Prakhar Gupta

I like computers...


Supermicrosummit24

Super Micro Open Stroage Summit 2024

https://www.thecube.net/events/supermicro/open-storage-summit-2024

I attended the last 2 events at this stummit. Here are my thoughts and notes:

The New High Performance Computing: Optimized Storage from HPC to AI

Speakers:

  • Randy Kreiser Supermicro
  • CJ Newburn NVIDIA
  • Balaji Venkateshwaran DDN
  • Bill Panos Solidigm

CJ- The moderator looks like he is being held at gunpoint.

Rate at which usage models are changing

need for new infrastructure

new models characterized by large scale and making memory accesses of fine granularity

key-value store based storage systems?

At a rack level, there is much more integration. GPU is initiating requests from gpu, threads acting individually cpu/gpu direct storage.

Higher fine grained iops requirements from newer applications.

Balaji - DDN wants to be the one stop shop for storage and data management Streamline and optimize the entire flow for large scale datasystems Automate dataplacement and maximize flash performance. Secure multitenancy, maximize safe resource utilization.

As the utilization of data and blocks increases, are you able to maximize RoI of the other infrastructure? You want the ability to keep the GPU busy using an optimized end2end application stack.

Don’t want the storage to bottleneck the entire system.

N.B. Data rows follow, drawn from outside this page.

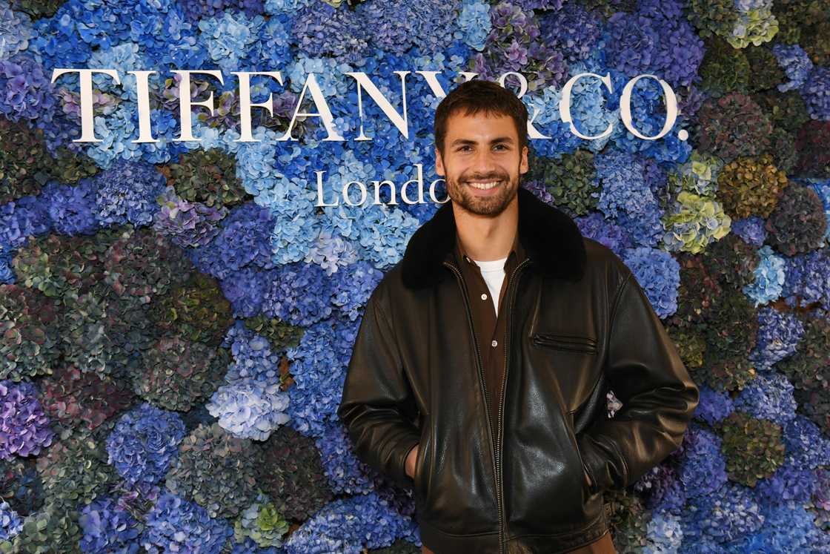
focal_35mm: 36
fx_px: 830
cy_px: 277
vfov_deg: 36.9
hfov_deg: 53.1
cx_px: 415
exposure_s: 1/200
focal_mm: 36
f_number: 5.6
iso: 1250
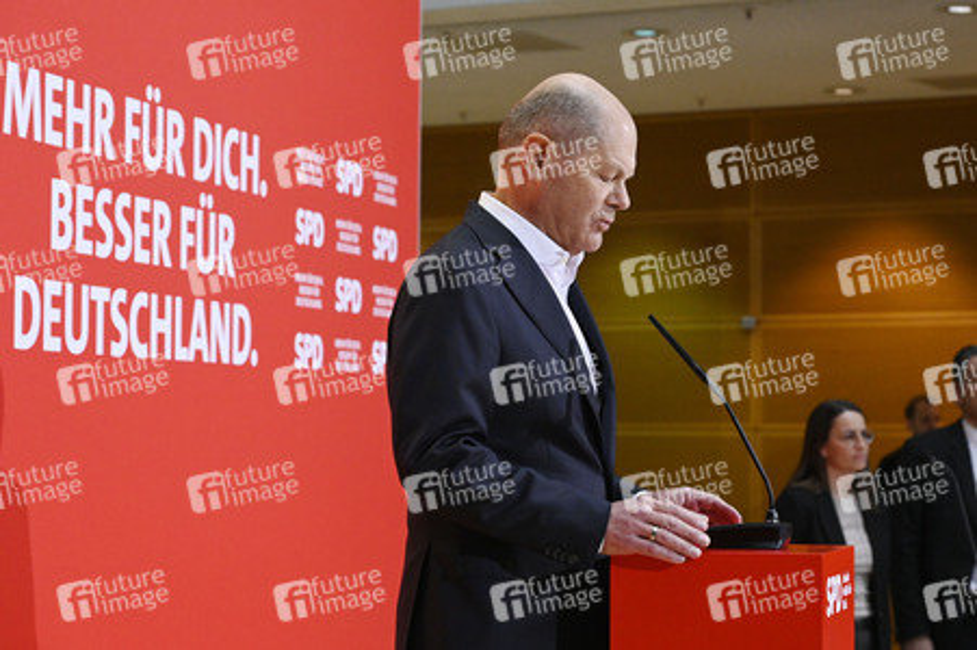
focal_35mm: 88
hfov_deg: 23.1
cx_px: 488
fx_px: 2386
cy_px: 325
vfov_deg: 15.5
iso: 5000
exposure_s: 1/640
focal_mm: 88
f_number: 6.3
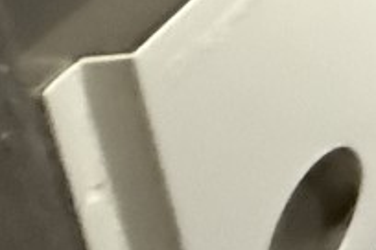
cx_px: 1224
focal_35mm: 103
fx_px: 1076
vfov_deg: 9.1
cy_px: -603
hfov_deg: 10.4
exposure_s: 1/33
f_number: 2.2
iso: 1250
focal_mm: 2.22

Bill - Think about the subset of data types (block, object, files) needs to be collected/augmented on physical media. Needs to be optimized against density per terrabyte. High Capacity and sequential writes. Sequential writes happen in real time. You want a product that can do ingress and egress at the same level of bandwidth for AI applications.

Randy - Liquid cooling is becoming an important thing. Musk is designing his new datacentres around liquid cooling. A lot of what we talked about has requirements like 1.8tb/s use pcie gen5 right now, pice gen6 in the future. You’re always going to need hard drives. We’re getting to exascale systems. Nvme is getting to a terrabyte per second speeds. We’re looking at virtually 10tb/s in the near future (provided by ddn).

CJ - GPU use cases have been changing from compute monsters to data io monsters. thousands of threads doing individual accesses Accessing storage that might not fit in memory in concurrently, which means you need high bandwidth pcie. working scaled accelerated access (scata).

Drastically increase the iops, and do fine grained access and do scat and gather and pass data through pcie busses as fast as possible.

Another big concern is security. The compute infra is so large, we can’t afford to not share it. Storage is a vulnerability. Partnering with DDN on infinea. Plugin something at user level that sends file requests to the dpu on pcie bus which should drastically improve security

Bill - Gen5 just started shipping in volume, wild to be thinking about Gen6 already. The progression in interface is speeding up…felt like we were on Gen3 for a lifetime.

Balaji -

the datapath from flash to the gpu is the thread that ties these companies together. As the use cases and data types explode, you want to abstract away complexity for the customers.

The entire datapath between the gpu and flash - is secure scalable and fast.

Lots of coprocessors coming to meet future applications and optimize for power and performance.